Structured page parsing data
■ ■ ■
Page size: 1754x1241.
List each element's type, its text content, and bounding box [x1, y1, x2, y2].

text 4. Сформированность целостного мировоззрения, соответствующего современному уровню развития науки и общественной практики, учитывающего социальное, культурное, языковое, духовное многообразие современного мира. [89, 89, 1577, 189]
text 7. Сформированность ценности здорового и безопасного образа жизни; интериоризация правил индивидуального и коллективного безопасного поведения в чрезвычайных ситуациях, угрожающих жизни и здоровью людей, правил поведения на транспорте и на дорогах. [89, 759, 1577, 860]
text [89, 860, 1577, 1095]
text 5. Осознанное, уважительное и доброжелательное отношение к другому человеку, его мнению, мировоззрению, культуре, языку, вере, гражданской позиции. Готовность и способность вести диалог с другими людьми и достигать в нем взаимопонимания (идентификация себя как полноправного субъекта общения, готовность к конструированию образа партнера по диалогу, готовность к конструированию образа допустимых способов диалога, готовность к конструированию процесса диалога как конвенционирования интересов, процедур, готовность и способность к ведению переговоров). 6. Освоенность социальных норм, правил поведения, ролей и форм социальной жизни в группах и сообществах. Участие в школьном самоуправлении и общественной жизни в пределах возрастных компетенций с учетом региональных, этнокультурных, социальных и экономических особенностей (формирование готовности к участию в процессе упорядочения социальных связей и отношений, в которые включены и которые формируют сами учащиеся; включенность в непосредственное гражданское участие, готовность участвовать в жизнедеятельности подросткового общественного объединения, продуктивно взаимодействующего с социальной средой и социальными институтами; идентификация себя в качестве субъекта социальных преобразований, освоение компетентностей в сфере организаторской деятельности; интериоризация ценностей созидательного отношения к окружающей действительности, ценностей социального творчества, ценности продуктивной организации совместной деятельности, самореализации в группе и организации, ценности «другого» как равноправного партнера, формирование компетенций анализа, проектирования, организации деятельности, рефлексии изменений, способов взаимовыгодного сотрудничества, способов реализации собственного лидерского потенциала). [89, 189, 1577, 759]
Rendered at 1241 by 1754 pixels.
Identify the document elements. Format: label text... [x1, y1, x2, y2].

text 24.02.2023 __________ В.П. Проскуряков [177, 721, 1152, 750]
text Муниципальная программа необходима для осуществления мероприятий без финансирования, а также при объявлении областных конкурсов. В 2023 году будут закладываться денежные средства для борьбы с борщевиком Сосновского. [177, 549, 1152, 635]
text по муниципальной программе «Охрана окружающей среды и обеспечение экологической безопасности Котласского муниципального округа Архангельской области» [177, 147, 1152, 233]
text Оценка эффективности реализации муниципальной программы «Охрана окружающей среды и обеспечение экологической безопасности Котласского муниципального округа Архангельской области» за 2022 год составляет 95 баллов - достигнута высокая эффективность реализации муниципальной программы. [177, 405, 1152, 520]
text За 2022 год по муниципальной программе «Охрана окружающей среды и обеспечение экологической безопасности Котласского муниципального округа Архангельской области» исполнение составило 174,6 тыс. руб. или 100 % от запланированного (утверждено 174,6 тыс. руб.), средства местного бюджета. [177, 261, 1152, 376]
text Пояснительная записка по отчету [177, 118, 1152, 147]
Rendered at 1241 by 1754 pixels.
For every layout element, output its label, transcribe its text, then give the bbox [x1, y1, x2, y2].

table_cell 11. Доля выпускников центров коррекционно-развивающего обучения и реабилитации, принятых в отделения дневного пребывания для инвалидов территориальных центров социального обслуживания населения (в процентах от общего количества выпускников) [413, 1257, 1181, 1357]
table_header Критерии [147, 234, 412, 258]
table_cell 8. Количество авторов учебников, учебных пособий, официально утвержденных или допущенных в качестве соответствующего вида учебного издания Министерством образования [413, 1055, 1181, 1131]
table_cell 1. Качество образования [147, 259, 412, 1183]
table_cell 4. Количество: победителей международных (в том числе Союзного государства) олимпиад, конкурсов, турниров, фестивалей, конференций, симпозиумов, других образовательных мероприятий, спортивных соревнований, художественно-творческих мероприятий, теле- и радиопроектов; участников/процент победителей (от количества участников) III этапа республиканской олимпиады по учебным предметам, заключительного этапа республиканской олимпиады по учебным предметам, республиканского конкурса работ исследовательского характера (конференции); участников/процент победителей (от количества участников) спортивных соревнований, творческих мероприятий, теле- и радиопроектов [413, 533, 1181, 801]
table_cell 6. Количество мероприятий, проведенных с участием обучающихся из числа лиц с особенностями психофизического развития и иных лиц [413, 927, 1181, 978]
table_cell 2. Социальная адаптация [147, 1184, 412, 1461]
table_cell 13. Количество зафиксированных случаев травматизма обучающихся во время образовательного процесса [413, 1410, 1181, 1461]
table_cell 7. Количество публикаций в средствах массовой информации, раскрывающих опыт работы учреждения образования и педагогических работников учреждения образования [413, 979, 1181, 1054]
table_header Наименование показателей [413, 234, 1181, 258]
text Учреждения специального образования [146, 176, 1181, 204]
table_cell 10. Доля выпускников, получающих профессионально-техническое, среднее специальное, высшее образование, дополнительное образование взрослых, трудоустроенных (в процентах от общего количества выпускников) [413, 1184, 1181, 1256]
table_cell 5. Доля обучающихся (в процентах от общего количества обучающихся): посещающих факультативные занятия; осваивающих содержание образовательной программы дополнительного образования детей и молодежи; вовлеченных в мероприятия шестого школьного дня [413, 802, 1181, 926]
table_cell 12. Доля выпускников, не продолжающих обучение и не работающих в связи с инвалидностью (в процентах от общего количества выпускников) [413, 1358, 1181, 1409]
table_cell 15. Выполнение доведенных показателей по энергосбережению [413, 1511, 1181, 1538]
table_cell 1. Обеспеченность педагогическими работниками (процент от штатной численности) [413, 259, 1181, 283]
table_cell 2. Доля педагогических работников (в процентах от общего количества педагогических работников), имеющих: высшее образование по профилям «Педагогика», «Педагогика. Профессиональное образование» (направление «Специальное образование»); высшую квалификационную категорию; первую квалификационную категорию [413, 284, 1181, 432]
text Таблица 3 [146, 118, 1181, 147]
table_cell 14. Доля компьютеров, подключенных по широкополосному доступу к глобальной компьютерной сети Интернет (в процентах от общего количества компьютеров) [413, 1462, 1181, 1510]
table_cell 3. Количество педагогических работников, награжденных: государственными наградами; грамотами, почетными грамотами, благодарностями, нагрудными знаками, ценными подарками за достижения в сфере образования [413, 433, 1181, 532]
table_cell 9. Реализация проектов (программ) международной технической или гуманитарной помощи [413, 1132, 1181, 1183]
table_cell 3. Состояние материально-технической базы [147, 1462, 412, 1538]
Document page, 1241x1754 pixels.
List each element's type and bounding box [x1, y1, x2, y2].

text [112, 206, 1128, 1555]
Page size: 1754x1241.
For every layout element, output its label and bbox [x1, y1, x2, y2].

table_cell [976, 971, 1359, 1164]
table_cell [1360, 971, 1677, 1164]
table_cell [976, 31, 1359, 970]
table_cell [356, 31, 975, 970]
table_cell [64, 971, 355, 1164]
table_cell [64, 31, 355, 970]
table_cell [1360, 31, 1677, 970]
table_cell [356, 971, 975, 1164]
■ ■ ■
WHAT YOU SHOULD DO: Give the data again, exactly.

COMPLETED EXERCISE:
Page size: 1754x1241.
List each element's type, its text content, and bounding box [x1, y1, x2, y2].

text 4. Сформированность целостного мировоззрения, соответствующего современному уровню развития науки и общественной практики, учитывающего социальное, культурное, языковое, духовное многообразие современного мира. [89, 89, 1577, 189]
text 7. Сформированность ценности здорового и безопасного образа жизни; интериоризация правил индивидуального и коллективного безопасного поведения в чрезвычайных ситуациях, угрожающих жизни и здоровью людей, правил поведения на транспорте и на дорогах. [89, 759, 1577, 860]
text [89, 860, 1577, 1095]
text 5. Осознанное, уважительное и доброжелательное отношение к другому человеку, его мнению, мировоззрению, культуре, языку, вере, гражданской позиции. Готовность и способность вести диалог с другими людьми и достигать в нем взаимопонимания (идентификация себя как полноправного субъекта общения, готовность к конструированию образа партнера по диалогу, готовность к конструированию образа допустимых способов диалога, готовность к конструированию процесса диалога как конвенционирования интересов, процедур, готовность и способность к ведению переговоров). 6. Освоенность социальных норм, правил поведения, ролей и форм социальной жизни в группах и сообществах. Участие в школьном самоуправлении и общественной жизни в пределах возрастных компетенций с учетом региональных, этнокультурных, социальных и экономических особенностей (формирование готовности к участию в процессе упорядочения социальных связей и отношений, в которые включены и которые формируют сами учащиеся; включенность в непосредственное гражданское участие, готовность участвовать в жизнедеятельности подросткового общественного объединения, продуктивно взаимодействующего с социальной средой и социальными институтами; идентификация себя в качестве субъекта социальных преобразований, освоение компетентностей в сфере организаторской деятельности; интериоризация ценностей созидательного отношения к окружающей действительности, ценностей социального творчества, ценности продуктивной организации совместной деятельности, самореализации в группе и организации, ценности «другого» как равноправного партнера, формирование компетенций анализа, проектирования, организации деятельности, рефлексии изменений, способов взаимовыгодного сотрудничества, способов реализации собственного лидерского потенциала). [89, 189, 1577, 759]
Rendered at 1241 by 1754 pixels.
Identify the document elements. Format: label text... [x1, y1, x2, y2].

text 24.02.2023 __________ В.П. Проскуряков [177, 721, 1152, 750]
text Муниципальная программа необходима для осуществления мероприятий без финансирования, а также при объявлении областных конкурсов. В 2023 году будут закладываться денежные средства для борьбы с борщевиком Сосновского. [177, 549, 1152, 635]
text по муниципальной программе «Охрана окружающей среды и обеспечение экологической безопасности Котласского муниципального округа Архангельской области» [177, 147, 1152, 233]
text Оценка эффективности реализации муниципальной программы «Охрана окружающей среды и обеспечение экологической безопасности Котласского муниципального округа Архангельской области» за 2022 год составляет 95 баллов - достигнута высокая эффективность реализации муниципальной программы. [177, 405, 1152, 520]
text За 2022 год по муниципальной программе «Охрана окружающей среды и обеспечение экологической безопасности Котласского муниципального округа Архангельской области» исполнение составило 174,6 тыс. руб. или 100 % от запланированного (утверждено 174,6 тыс. руб.), средства местного бюджета. [177, 261, 1152, 376]
text Пояснительная записка по отчету [177, 118, 1152, 147]
Rendered at 1241 by 1754 pixels.
For every layout element, output its label, transcribe its text, then give the bbox [x1, y1, x2, y2].

table_cell 11. Доля выпускников центров коррекционно-развивающего обучения и реабилитации, принятых в отделения дневного пребывания для инвалидов территориальных центров социального обслуживания населения (в процентах от общего количества выпускников) [413, 1257, 1181, 1357]
table_header Критерии [147, 234, 412, 258]
table_cell 8. Количество авторов учебников, учебных пособий, официально утвержденных или допущенных в качестве соответствующего вида учебного издания Министерством образования [413, 1055, 1181, 1131]
table_cell 1. Качество образования [147, 259, 412, 1183]
table_cell 4. Количество: победителей международных (в том числе Союзного государства) олимпиад, конкурсов, турниров, фестивалей, конференций, симпозиумов, других образовательных мероприятий, спортивных соревнований, художественно-творческих мероприятий, теле- и радиопроектов; участников/процент победителей (от количества участников) III этапа республиканской олимпиады по учебным предметам, заключительного этапа республиканской олимпиады по учебным предметам, республиканского конкурса работ исследовательского характера (конференции); участников/процент победителей (от количества участников) спортивных соревнований, творческих мероприятий, теле- и радиопроектов [413, 533, 1181, 801]
table_cell 6. Количество мероприятий, проведенных с участием обучающихся из числа лиц с особенностями психофизического развития и иных лиц [413, 927, 1181, 978]
table_cell 2. Социальная адаптация [147, 1184, 412, 1461]
table_cell 13. Количество зафиксированных случаев травматизма обучающихся во время образовательного процесса [413, 1410, 1181, 1461]
table_cell 7. Количество публикаций в средствах массовой информации, раскрывающих опыт работы учреждения образования и педагогических работников учреждения образования [413, 979, 1181, 1054]
table_header Наименование показателей [413, 234, 1181, 258]
text Учреждения специального образования [146, 176, 1181, 204]
table_cell 10. Доля выпускников, получающих профессионально-техническое, среднее специальное, высшее образование, дополнительное образование взрослых, трудоустроенных (в процентах от общего количества выпускников) [413, 1184, 1181, 1256]
table_cell 5. Доля обучающихся (в процентах от общего количества обучающихся): посещающих факультативные занятия; осваивающих содержание образовательной программы дополнительного образования детей и молодежи; вовлеченных в мероприятия шестого школьного дня [413, 802, 1181, 926]
table_cell 12. Доля выпускников, не продолжающих обучение и не работающих в связи с инвалидностью (в процентах от общего количества выпускников) [413, 1358, 1181, 1409]
table_cell 15. Выполнение доведенных показателей по энергосбережению [413, 1511, 1181, 1538]
table_cell 1. Обеспеченность педагогическими работниками (процент от штатной численности) [413, 259, 1181, 283]
table_cell 2. Доля педагогических работников (в процентах от общего количества педагогических работников), имеющих: высшее образование по профилям «Педагогика», «Педагогика. Профессиональное образование» (направление «Специальное образование»); высшую квалификационную категорию; первую квалификационную категорию [413, 284, 1181, 432]
text Таблица 3 [146, 118, 1181, 147]
table_cell 14. Доля компьютеров, подключенных по широкополосному доступу к глобальной компьютерной сети Интернет (в процентах от общего количества компьютеров) [413, 1462, 1181, 1510]
table_cell 3. Количество педагогических работников, награжденных: государственными наградами; грамотами, почетными грамотами, благодарностями, нагрудными знаками, ценными подарками за достижения в сфере образования [413, 433, 1181, 532]
table_cell 9. Реализация проектов (программ) международной технической или гуманитарной помощи [413, 1132, 1181, 1183]
table_cell 3. Состояние материально-технической базы [147, 1462, 412, 1538]
Document page, 1241x1754 pixels.
List each element's type and bounding box [x1, y1, x2, y2].

text [112, 206, 1128, 1555]
Page size: 1754x1241.
For every layout element, output its label and bbox [x1, y1, x2, y2].

table_cell [976, 971, 1359, 1164]
table_cell [1360, 971, 1677, 1164]
table_cell [976, 31, 1359, 970]
table_cell [356, 31, 975, 970]
table_cell [64, 971, 355, 1164]
table_cell [64, 31, 355, 970]
table_cell [1360, 31, 1677, 970]
table_cell [356, 971, 975, 1164]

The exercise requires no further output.